WORK TO BE COMPLETED - I'd like the line containing "breakfast, triage kicks" and each line that follows, through the last line of the material, set down exactly as they are, and no others.
============
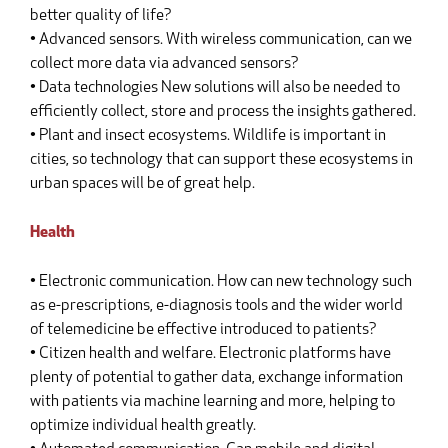
better quality of life?
• Advanced sensors. With wireless communication, can we
collect more data via advanced sensors?
• Data technologies New solutions will also be needed to
efficiently collect, store and process the insights gathered.
• Plant and insect ecosystems. Wildlife is important in
cities, so technology that can support these ecosystems in
urban spaces will be of great help.
Health
• Electronic communication. How can new technology such
as e-prescriptions, e-diagnosis tools and the wider world
of telemedicine be effective introduced to patients?
• Citizen health and welfare. Electronic platforms have
plenty of potential to gather data, exchange information
with patients via machine learning and more, helping to
optimize individual health greatly.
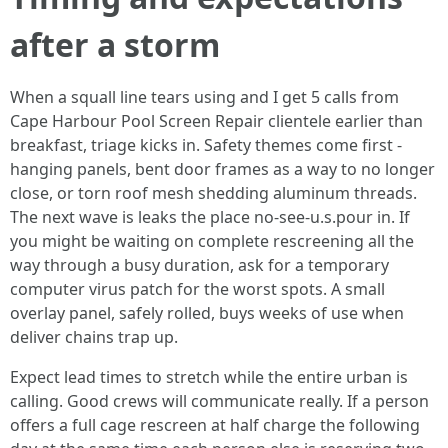
after a storm
When a squall line tears using and I get 5 calls from
Cape Harbour Pool Screen Repair clientele earlier than
breakfast, triage kicks in. Safety themes come first -
hanging panels, bent door frames as a way to no longer
close, or torn roof mesh shedding aluminum threads.
The next wave is leaks the place no-see-u.s.pour in. If
you might be waiting on complete rescreening all the
way through a busy duration, ask for a temporary
computer virus patch for the worst spots. A small
overlay panel, safely rolled, buys weeks of use when
deliver chains trap up.
Expect lead times to stretch while the entire urban is
calling. Good crews will communicate really. If a person
offers a full cage rescreen at half charge the following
============
RESPONSE TO THIS EXERCISE -
breakfast, triage kicks in. Safety themes come first -
hanging panels, bent door frames as a way to no longer
close, or torn roof mesh shedding aluminum threads.
The next wave is leaks the place no-see-u.s.pour in. If
you might be waiting on complete rescreening all the
way through a busy duration, ask for a temporary
computer virus patch for the worst spots. A small
overlay panel, safely rolled, buys weeks of use when
deliver chains trap up.
Expect lead times to stretch while the entire urban is
calling. Good crews will communicate really. If a person
offers a full cage rescreen at half charge the following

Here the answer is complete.